***** Records *****
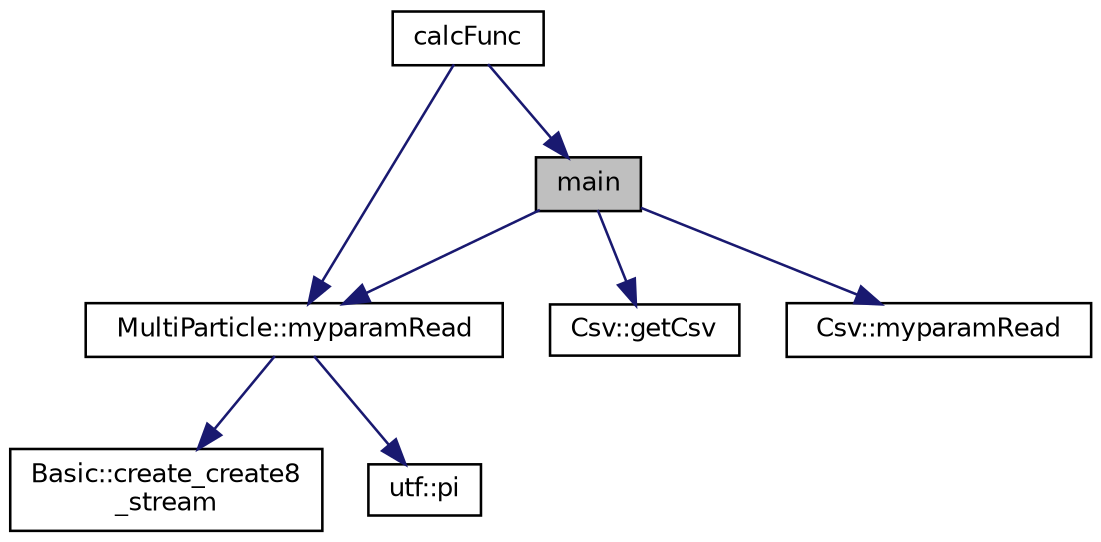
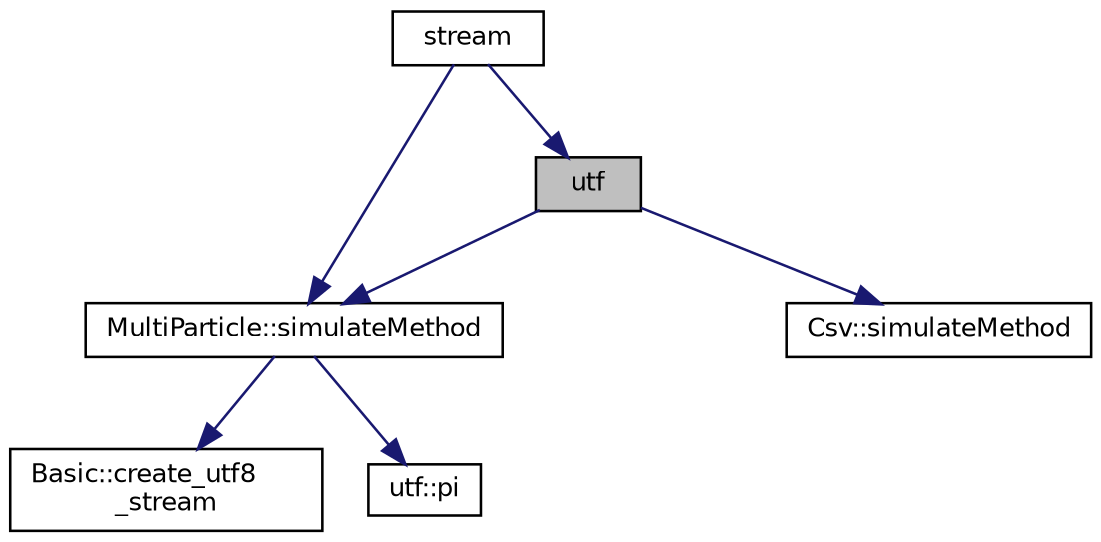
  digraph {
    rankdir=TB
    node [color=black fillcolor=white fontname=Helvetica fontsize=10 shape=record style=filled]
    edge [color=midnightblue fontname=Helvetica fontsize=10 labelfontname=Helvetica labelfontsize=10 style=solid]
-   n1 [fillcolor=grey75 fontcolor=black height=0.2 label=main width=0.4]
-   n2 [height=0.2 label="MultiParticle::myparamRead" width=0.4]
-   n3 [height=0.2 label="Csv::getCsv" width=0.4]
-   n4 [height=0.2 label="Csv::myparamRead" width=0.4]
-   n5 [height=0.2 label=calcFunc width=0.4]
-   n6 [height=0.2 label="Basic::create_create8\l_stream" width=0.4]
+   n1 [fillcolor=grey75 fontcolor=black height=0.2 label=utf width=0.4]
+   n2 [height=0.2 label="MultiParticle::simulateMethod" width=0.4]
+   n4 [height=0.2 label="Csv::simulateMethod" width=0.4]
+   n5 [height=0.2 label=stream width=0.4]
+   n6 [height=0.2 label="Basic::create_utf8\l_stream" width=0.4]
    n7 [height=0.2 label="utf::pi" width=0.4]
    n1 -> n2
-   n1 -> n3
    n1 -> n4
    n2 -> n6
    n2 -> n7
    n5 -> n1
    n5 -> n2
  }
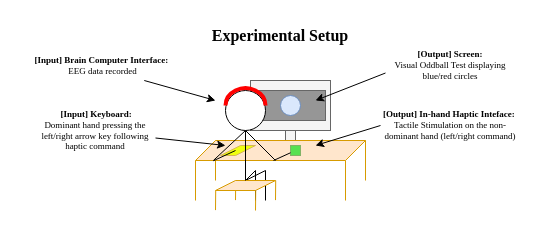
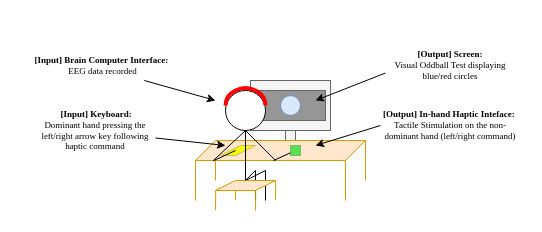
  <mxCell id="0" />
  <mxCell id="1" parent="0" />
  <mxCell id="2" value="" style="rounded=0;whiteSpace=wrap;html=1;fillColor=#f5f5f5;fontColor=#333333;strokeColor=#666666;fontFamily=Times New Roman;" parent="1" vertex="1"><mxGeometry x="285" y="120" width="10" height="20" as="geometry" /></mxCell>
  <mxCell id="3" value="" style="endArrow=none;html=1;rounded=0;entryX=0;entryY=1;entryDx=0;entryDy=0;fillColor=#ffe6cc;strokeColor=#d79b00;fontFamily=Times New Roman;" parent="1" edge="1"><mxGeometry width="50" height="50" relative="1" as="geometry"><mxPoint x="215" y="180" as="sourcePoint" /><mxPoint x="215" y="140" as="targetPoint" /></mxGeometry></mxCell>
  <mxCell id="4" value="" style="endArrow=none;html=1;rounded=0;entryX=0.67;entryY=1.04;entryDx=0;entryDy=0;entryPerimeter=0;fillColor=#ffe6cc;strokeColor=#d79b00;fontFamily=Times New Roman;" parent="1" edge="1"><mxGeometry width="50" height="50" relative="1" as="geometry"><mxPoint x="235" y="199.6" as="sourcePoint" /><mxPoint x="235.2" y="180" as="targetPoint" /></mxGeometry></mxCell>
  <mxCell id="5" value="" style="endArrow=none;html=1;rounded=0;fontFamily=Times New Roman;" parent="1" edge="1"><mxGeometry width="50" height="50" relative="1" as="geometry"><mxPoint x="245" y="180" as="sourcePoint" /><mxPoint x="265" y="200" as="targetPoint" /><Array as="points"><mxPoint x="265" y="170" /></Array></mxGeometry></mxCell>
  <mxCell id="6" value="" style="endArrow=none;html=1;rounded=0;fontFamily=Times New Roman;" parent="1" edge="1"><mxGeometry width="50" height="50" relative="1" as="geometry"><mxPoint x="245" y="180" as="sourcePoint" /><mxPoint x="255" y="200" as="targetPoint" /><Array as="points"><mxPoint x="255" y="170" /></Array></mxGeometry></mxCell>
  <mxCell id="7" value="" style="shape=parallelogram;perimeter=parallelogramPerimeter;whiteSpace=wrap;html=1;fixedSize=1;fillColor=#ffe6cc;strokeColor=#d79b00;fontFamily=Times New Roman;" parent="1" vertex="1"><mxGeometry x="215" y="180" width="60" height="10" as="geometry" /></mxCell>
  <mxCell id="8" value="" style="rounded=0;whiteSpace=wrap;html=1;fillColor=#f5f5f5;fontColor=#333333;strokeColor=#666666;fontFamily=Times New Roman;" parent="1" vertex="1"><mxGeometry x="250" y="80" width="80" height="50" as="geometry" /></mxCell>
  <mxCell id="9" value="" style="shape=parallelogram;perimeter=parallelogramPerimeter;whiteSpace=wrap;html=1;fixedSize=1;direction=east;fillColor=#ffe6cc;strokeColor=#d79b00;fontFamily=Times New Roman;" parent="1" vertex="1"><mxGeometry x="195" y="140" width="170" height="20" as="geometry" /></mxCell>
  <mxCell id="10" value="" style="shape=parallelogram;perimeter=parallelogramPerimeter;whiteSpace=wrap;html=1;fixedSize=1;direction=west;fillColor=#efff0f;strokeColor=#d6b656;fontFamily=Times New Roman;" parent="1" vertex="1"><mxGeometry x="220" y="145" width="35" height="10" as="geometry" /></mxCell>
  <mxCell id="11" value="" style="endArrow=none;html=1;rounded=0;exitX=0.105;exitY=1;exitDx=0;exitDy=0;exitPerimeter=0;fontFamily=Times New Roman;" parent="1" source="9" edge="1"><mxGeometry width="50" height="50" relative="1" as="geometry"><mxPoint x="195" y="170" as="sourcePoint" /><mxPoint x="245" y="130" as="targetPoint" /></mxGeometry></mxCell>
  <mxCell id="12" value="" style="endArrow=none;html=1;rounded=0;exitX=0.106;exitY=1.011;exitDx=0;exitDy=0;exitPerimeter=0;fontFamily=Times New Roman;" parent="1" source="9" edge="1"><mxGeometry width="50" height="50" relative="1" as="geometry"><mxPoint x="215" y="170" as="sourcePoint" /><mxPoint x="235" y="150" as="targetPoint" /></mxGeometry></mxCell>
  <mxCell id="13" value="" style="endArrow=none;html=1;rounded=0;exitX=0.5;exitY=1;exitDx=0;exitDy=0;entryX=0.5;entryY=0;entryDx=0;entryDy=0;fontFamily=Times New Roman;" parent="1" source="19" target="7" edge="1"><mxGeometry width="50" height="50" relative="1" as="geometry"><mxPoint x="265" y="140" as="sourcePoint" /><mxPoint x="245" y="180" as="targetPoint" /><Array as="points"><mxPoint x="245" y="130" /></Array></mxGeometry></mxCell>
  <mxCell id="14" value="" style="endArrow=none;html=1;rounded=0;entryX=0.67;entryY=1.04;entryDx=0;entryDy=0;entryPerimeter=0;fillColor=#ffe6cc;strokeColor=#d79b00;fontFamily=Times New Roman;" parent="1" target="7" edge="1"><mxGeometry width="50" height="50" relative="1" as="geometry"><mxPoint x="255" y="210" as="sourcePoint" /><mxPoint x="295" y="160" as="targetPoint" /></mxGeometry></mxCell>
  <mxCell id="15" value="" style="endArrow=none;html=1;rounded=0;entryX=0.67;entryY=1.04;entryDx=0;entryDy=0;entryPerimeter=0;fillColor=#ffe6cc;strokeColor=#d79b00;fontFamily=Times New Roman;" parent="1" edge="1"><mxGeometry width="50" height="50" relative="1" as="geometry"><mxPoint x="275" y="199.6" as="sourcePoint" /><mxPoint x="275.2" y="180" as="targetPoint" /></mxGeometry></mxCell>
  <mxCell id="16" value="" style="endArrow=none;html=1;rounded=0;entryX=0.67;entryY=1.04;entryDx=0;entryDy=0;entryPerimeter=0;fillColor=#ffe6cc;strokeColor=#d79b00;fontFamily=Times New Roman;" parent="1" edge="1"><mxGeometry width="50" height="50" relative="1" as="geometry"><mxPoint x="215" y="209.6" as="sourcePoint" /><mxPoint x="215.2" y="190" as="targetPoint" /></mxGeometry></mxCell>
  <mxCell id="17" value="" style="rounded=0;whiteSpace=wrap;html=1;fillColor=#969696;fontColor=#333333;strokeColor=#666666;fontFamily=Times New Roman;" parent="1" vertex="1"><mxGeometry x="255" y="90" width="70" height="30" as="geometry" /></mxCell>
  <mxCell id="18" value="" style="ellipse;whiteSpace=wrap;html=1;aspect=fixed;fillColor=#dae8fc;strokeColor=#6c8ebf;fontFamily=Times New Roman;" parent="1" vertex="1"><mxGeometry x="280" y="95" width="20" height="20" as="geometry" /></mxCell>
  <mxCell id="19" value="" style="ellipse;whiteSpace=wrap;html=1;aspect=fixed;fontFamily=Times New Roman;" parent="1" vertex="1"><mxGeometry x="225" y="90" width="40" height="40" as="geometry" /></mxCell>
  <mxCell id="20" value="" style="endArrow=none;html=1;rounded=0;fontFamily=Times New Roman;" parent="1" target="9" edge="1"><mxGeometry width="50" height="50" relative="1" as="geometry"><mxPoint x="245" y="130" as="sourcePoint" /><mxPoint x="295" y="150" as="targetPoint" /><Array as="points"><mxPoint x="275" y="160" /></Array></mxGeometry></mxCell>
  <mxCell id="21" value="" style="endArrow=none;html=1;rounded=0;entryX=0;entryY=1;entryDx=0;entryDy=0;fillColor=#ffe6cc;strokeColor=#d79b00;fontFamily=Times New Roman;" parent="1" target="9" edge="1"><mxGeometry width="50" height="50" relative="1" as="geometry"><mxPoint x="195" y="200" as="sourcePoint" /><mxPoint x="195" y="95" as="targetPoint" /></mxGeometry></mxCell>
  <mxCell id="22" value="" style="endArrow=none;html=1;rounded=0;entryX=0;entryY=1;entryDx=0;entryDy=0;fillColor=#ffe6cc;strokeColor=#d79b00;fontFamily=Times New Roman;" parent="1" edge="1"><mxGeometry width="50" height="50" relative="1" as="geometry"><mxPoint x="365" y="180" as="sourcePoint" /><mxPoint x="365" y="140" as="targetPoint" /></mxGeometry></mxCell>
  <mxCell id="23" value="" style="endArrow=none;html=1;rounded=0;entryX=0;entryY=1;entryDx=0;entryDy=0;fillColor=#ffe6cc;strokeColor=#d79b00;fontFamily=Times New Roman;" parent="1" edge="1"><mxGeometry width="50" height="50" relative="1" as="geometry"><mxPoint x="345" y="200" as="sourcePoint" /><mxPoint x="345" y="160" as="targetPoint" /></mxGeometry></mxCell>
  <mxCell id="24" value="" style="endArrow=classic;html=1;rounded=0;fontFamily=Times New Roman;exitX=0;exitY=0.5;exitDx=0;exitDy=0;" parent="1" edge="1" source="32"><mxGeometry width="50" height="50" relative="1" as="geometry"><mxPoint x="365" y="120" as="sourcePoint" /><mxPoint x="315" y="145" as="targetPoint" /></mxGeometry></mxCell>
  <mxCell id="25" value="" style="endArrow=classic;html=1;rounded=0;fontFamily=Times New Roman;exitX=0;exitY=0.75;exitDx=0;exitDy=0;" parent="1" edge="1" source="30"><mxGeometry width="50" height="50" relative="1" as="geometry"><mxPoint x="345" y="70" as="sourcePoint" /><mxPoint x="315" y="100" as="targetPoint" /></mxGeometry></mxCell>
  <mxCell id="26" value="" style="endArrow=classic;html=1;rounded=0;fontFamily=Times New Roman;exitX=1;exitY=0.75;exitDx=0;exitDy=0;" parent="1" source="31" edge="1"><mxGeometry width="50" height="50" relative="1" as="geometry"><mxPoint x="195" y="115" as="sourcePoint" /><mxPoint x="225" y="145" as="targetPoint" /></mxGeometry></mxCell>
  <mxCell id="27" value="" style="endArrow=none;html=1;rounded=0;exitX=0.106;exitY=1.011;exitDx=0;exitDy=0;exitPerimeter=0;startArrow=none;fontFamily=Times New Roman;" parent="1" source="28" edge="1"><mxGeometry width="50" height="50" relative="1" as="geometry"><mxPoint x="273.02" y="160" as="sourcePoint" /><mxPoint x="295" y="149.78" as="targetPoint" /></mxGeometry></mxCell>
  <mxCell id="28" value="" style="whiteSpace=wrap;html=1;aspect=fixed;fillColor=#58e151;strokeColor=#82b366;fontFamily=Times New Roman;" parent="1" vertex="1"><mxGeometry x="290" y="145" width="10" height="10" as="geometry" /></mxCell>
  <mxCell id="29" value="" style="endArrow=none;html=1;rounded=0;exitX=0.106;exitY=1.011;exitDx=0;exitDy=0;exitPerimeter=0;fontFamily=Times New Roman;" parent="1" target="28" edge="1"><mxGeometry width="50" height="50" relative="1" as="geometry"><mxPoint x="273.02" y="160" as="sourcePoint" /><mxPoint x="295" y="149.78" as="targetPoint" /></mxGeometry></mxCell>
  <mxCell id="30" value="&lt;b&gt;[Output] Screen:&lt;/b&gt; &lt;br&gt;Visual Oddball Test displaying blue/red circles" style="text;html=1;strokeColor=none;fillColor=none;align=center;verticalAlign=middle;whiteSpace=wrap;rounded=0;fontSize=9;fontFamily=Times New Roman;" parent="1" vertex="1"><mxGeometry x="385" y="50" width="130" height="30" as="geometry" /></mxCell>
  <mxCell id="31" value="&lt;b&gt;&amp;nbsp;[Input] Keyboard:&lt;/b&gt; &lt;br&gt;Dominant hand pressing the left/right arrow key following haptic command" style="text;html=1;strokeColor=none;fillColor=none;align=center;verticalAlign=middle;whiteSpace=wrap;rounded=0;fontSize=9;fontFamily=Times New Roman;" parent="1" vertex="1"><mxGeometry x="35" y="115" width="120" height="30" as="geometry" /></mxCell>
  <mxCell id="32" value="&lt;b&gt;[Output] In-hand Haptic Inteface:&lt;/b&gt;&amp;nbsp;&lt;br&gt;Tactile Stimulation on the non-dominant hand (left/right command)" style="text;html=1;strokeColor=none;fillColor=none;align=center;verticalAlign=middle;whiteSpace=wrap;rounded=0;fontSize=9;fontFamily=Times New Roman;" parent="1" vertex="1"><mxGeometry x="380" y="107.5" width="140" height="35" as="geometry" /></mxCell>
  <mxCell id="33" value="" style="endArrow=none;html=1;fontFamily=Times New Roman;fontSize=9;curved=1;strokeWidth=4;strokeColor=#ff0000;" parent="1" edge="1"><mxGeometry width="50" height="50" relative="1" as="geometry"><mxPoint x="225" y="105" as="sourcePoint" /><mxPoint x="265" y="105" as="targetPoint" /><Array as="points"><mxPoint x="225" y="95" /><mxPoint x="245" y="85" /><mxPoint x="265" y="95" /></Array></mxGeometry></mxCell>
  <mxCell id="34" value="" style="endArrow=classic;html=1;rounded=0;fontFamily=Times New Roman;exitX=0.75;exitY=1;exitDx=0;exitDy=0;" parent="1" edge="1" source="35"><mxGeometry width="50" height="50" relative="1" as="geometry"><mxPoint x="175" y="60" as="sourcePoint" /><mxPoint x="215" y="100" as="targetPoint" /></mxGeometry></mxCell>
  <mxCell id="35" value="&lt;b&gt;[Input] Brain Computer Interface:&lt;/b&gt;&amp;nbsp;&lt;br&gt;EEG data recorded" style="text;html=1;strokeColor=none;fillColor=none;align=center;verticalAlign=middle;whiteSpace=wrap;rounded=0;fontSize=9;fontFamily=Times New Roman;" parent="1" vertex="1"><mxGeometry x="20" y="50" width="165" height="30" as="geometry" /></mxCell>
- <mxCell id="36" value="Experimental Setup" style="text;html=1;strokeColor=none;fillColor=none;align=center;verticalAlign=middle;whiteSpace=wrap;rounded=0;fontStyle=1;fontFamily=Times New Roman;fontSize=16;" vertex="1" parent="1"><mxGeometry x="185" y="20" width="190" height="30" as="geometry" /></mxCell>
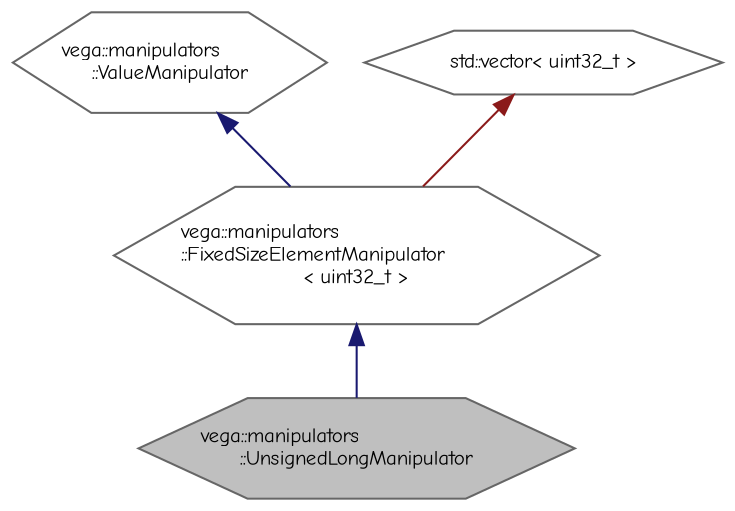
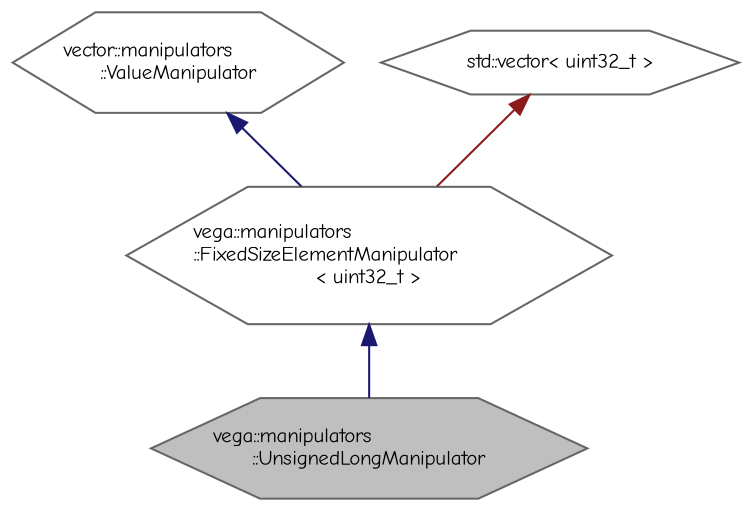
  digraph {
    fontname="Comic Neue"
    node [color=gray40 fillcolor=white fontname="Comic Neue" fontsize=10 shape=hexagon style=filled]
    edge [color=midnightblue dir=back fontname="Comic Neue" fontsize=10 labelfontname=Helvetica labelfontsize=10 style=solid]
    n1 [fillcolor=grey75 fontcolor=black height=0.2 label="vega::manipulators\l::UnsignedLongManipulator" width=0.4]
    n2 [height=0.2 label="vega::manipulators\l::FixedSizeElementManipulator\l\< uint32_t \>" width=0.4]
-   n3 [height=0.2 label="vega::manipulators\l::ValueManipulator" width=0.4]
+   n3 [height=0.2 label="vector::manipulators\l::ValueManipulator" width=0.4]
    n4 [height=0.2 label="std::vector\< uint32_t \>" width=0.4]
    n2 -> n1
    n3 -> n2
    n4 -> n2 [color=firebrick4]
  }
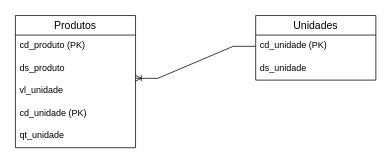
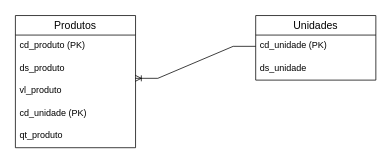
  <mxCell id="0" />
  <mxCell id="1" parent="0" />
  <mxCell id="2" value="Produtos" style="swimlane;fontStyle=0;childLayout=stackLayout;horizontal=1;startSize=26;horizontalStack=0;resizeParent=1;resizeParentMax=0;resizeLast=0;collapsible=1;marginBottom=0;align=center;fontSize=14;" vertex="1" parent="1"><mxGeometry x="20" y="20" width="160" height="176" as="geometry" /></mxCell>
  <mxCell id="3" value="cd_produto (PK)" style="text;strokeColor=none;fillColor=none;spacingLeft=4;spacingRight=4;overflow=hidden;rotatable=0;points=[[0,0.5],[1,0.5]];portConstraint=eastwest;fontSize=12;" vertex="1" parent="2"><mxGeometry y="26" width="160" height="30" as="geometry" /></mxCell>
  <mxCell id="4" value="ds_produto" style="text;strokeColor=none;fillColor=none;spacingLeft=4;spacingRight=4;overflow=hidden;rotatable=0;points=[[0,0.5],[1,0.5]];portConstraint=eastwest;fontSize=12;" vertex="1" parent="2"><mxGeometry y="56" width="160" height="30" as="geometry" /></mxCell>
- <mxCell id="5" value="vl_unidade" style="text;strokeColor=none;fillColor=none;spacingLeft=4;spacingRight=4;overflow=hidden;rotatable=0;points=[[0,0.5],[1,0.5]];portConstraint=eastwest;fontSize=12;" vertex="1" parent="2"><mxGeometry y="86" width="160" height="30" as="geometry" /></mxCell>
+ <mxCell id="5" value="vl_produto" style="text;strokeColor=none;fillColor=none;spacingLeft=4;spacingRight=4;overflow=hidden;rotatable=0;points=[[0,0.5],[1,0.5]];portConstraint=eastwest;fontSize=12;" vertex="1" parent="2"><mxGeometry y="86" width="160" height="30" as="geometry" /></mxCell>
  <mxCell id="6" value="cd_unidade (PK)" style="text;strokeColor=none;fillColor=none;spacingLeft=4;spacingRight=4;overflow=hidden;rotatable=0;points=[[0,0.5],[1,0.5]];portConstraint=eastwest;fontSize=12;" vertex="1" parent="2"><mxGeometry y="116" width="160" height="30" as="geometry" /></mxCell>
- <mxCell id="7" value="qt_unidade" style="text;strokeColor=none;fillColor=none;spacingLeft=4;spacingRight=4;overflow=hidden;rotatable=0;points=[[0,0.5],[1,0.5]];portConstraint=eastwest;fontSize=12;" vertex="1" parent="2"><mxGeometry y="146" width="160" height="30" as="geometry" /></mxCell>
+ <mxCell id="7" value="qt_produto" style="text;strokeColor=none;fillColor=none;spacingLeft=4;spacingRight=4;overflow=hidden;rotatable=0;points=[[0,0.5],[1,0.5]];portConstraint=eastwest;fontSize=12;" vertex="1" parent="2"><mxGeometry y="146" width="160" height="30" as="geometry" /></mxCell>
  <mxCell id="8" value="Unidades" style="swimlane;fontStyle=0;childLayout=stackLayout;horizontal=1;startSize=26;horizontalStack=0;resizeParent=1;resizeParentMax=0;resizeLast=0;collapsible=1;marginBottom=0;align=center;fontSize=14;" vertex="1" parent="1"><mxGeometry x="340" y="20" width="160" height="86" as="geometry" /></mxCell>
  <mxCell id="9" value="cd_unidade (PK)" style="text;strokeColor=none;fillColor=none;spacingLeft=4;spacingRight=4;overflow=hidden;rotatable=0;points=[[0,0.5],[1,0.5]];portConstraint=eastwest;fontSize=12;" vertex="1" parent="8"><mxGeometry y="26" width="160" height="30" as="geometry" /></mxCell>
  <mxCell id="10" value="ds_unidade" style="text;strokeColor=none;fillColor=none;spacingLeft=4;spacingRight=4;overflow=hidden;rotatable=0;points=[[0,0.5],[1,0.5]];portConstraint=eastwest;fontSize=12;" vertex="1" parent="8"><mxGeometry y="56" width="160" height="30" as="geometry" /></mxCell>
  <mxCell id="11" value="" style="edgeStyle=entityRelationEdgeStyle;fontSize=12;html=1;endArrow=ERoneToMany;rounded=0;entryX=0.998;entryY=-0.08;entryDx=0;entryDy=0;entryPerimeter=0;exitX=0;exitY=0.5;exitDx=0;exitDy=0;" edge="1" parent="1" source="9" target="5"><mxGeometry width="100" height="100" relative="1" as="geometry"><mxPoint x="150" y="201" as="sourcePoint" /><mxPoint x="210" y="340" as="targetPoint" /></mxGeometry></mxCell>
*****
- **Task to complete**
Convert the stretch of the data from its start through the line containing "height=0.2 label=utf width=0.4]", both ends included, into a Markdown table with the columns "Row" and "Line". Give each line its row number, omit the pictures and any blank lines, and include nothing beyond that stretch.

- **Complete answer**
| Row | Line |
|---|---|
| 1 |   digraph { |
| 2 |     rankdir=TB |
| 3 |     node [color=black fillcolor=white fontname=Helvetica fontsize=10 shape=record style=filled] |
| 4 |     edge [color=midnightblue fontname=Helvetica fontsize=10 labelfontname=Helvetica labelfontsize=10 style=solid] |
| 5 | -   n1 [fillcolor=grey75 fontcolor=black height=0.2 label=main width=0.4] |
| 6 | -   n2 [height=0.2 label="MultiParticle::myparamRead" width=0.4] |
| 7 | -   n3 [height=0.2 label="Csv::getCsv" width=0.4] |
| 8 | -   n4 [height=0.2 label="Csv::myparamRead" width=0.4] |
| 9 | -   n5 [height=0.2 label=calcFunc width=0.4] |
| 10 | -   n6 [height=0.2 label="Basic::create_create8\l_stream" width=0.4] |
| 11 | +   n1 [fillcolor=grey75 fontcolor=black height=0.2 label=utf width=0.4] |